"As night falls over East London, the Tower of London becomes a pool of darkness among the blazing glass cliffs of office blocks. Then, one by one, lights click on in the deep stone windows, as the residents of the medieval village in the heart of the city take back their haunted cobbled streets and courtyards," reports the Guardian newspaper.
Fact is, more than 100 people live inside the thousand-year-old enclave — staff as varied as the governor, yeoman or warders an in-house doctor, and their families.
And on Wednesday nights from November through March (excepting December), a yeoman will introduce visitors to gruesome sights — such as the Traitors' Gate and Scaffold Site — and accompanying stories, that make the Tower the U.K.'s most visited attraction.
Falling under the ever-more popular category of "scary event," this is one of many "twilight tours" held around Britain from Halloween through the winter months.
However on a September visit to London, I confined my investigation of the Tower to the view from the top of a touristy Big Bus (£29 for a day of travel).
Hardly exciting you say, but with many of London's facades and sidewalks clearly power-washed for the recent Queen's Jubilee and Olympics, a round-the-city bus tour, on a gorgeous autumn day, was a revelation. A city I've always thought of as (somewhat appealingly) dark and grimy, looked, for the first time, to be bright and light in colour. Newly glistening or refurbished stone or brick, brass or wrought iron, seemed to envelop London with a more southern hue. And the Tower of London, which I haven't entered for years, sprawled across my horizon like a picture-perfect fortress village.
Autumn through spring is, in my opinion, the only time to visit London. Millions of others think so too, because the city is always full of tourists. But in the off-seasons you do get the opportunity to slip, a little, into the everyday routine and rhythm of the city.
One way to get into London, I find, is to immerse oneself in the neighbourhood of your hotel. On this trip, it was Queensway and Bayswater Road, flush with Hyde Park, for me. While admittedly a hotel-saturated tourism nexus, with a strong Middle Eastern presence, the commercial district includes an enticing mix of family-run eateries, easy-going pubs, and Italian-inspired coffee spots.
A satisfactory hotel room (with bath, or at least shower) can be had for $200, even $100 a night, with a bit of online sleuthing. A huge advantage of this part of the city — apart from proximity to Hyde Park and Knightsbridge — is the easy access to the West End, the City, even East London, via the buses that ply Bayswater Road.
On this trip, I finally abandoned the Tube in favour of buses, and found the transition liberating. From the upper level you get a fine outlook. And the bus system — mapped and described in copious detail at every stop — works well. Just get on and flash your Oyster Card (with your pre-paid credit).

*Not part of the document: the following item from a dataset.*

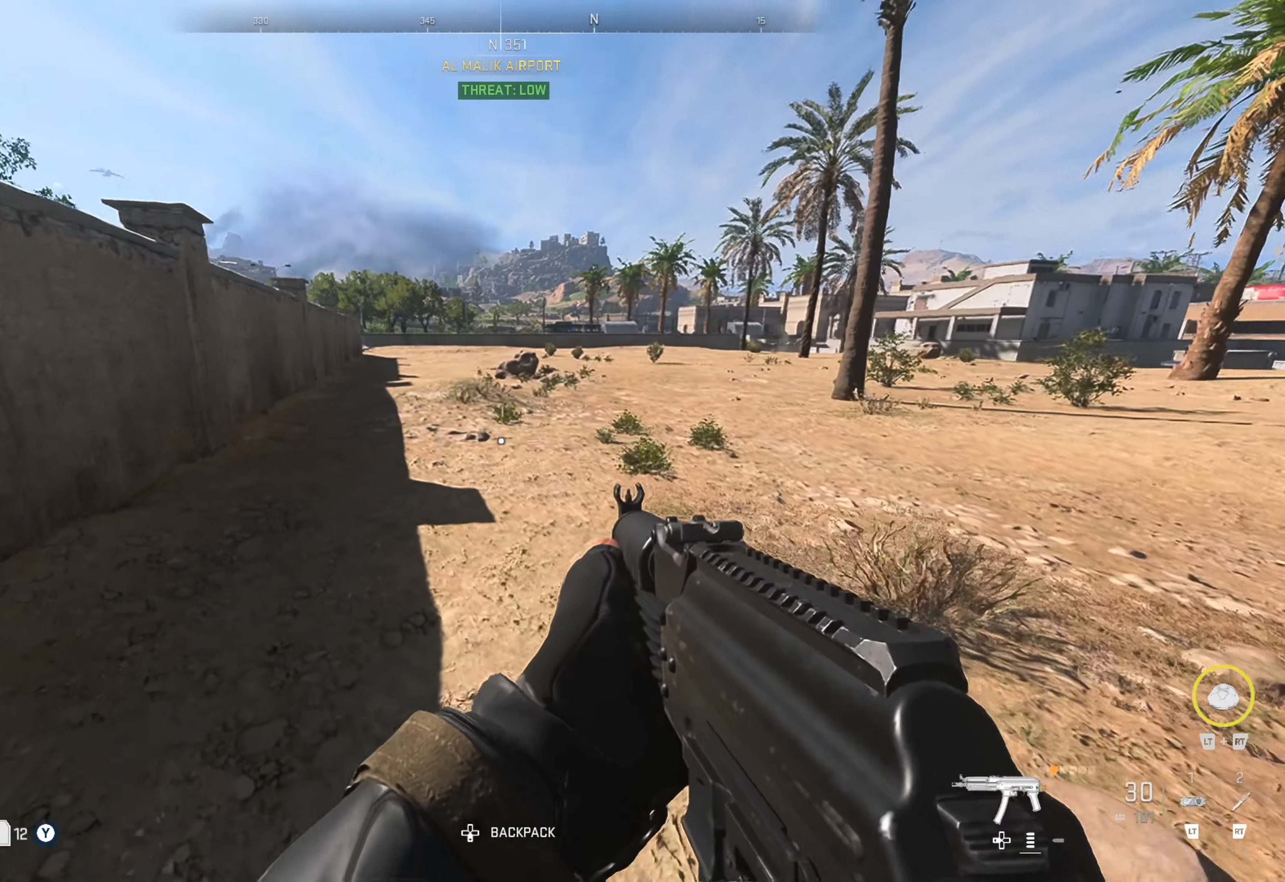
{"buttons": [], "left_stick": "up-left", "right_stick": "center", "events": [[50, "right_stick", "center"]]}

I also overcame years of fear of the big Ambassador taxis. They're not as expensive as I'd thought. I found drivers more than willing to carry my suitcase up hotel steps. One even wanted to return a tip. Unheard of, I thought.
My current interests lean to the visual, so I listed galleries to visit, including the Tate Britain (Turners and Constables, then Blake drawings) and the luscious Wallace Collection. As for the formidable National Gallery, I tackle it piece-meal—most recently concentrating on the medieval alter-pieces, then Dutch landscapes and Impressionists.
But art is, of course, just one of London's offerings: go to visitlondon.com, and, for example, choose one of 30 music categories, ranging from Acoustic to World Music. Hundreds of concerts are on at any one time. In all, 21, 122 "what's on" events are currently listed.
I also let my outdated "Eyewitness London" and photocopied pages from Simon Jenkin's "England's Thousand Best Churches," direct me to two remarkable smaller churches — both wedged into tight spaces off Threadneedle and Queen Victoria streets. St. Stephen Walbrook boasts an ultra-elegant interior designed by Christopher Wren; St. Mary Woolnoth is constrained by its triangular site just above Bank station, but with a perfect square interior and lantern dome by Wren's pupil, Nicholas Hawksmoor.
London is a shopper's heaven. Whatever your passion — and, on this trip, mine ran from CDs to woolens, there is no end of possibilities — from Knightsbridge, through Oxford and Regent streets to Covent Garden or Spitalfields Market, and myriad pockets in-between.
And then there are the year-round outdoor markets: Portobello, as vibrant as ever, the Borough Market — a foodie's paradise in the shadow of Southwark Cathedral, Camden Lock, Bermondsey (antiques) or Brick Lane... and on it goes. Hardly scary places — except when you get home and get your credit card bill.